Ein Oberfeldwebel mit Rückgrat

Im Angesicht der Corona-„Impf“-Pflicht für Soldaten machte sich Alexander Bittner so kerzengerade wie die Kanüle, der er sich verweigerte.

Bereits eine halbe Stunde vor dem vereinbarten Termin stand Alexander Bittner in der Tür und begrüßte mich mit festem Händedruck. Einige Tage vorher hatten wir uns telefonisch zu einem Interview verabredet. Mir schwebte ein Zoom-Gespräch vor. Aber Bittner sagte sofort von sich aus, er käme gerne nach Frankfurt — von seinem Wohnort Ingolstadt in Oberbayern, das zufällig auch meine längst verlassene Heimatstadt ist, sind das immerhin drei Stunden zu fahren. Er habe jetzt Zeit, erklärte mir Bittner später, nach seiner Entlassung aus der Justizvollzugsanstalt Aichach könne er im Moment nicht arbeiten. Die Haftzeit hänge ihm nach — er kam erst vor etwas mehr als zwei Wochen aus dem Gefängnis.

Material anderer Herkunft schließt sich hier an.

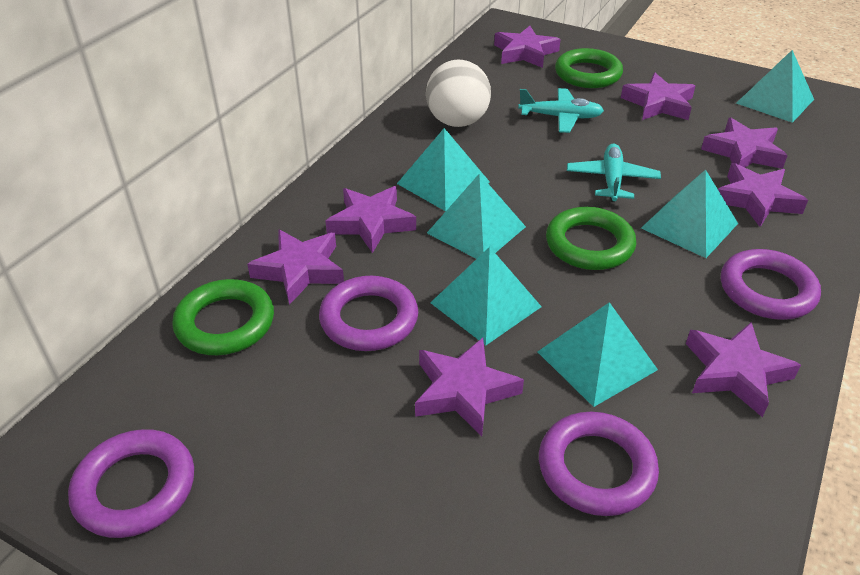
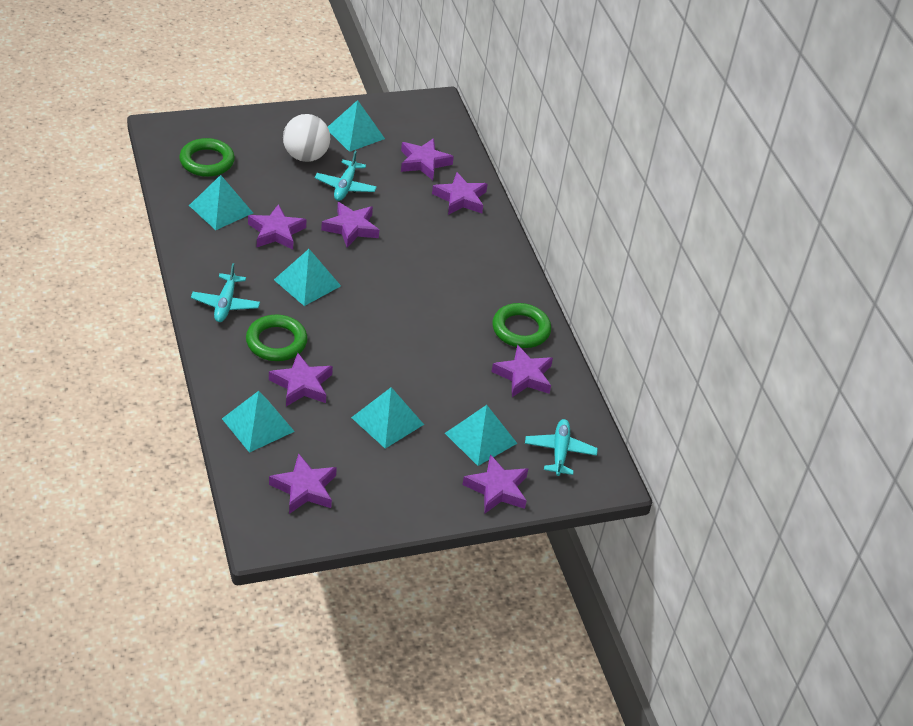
purple ring: 4 -> 0
turquoise plane: 2 -> 3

Bittner macht einen verbindlichen Eindruck. Man ahnt schon bei der ersten Begegnung: Er ist ein zuverlässiger Zeitgenosse. Wenn er in Aussicht stellt, er fahre mal eben nach Frankfurt, dann macht er das auch — und ist lieber zu früh als zu spät dran. Groß ist dabei die Versuchung, diese Eigenschaften als Produkt seiner soldatischen Ausbildung zu betrachten. Ebenso sein selbstbewusstes Auftreten. Denn Bittner ist Oberfeldwebel. Und auch wenn ihm die Haft nachhängt, wie er erklärt, so wirkt er sehr gefasst, sehr ausgeglichen: Der Mann hat Schneid — und so tritt er auch auf. Schnell wird klar: Er ist kein Opfer, will kein Opfer sein. Dass ihn seine Impfverweigerung ins Gefängnis brachte, so macht er recht deutlich, war auch ein Stück weit seine Entscheidung.

Der Körper des Soldaten

Seine Geschichte begann mit Einführung der Impfpflicht im Rahmen der soldatischen Duldungspflicht. Im November 2021 diskutierte ganz Deutschland allerlei Impfpflichten: eine praxisbezogene für den medizinischen Bereich etwa — die dann auch kam. Oder eine für Senioren als Kompromiss. Der Königsweg, so wurde in jenen Tagen rauf und runter berichtet, sei eine Impfpflicht für alle, zumindest aber für alle ab dem 18. Lebensjahr. Während die Öffentlichkeit diskutierte und Impfunwillige verunglimpft wurden, ging die Bundeswehr mit gutem Beispiel voran: Sie setzt die erste COVID-19-Impfpflicht um — im Rahmen von Paragraph 17a des Soldatengesetzes, der Gesunderhaltungspflicht. Ab dem 24. November 2021 galt sie, per ministeriellem Erlass, unterzeichnet von der damaligen Verteidigungsministerin Annegret Kramp-Karrenbauer.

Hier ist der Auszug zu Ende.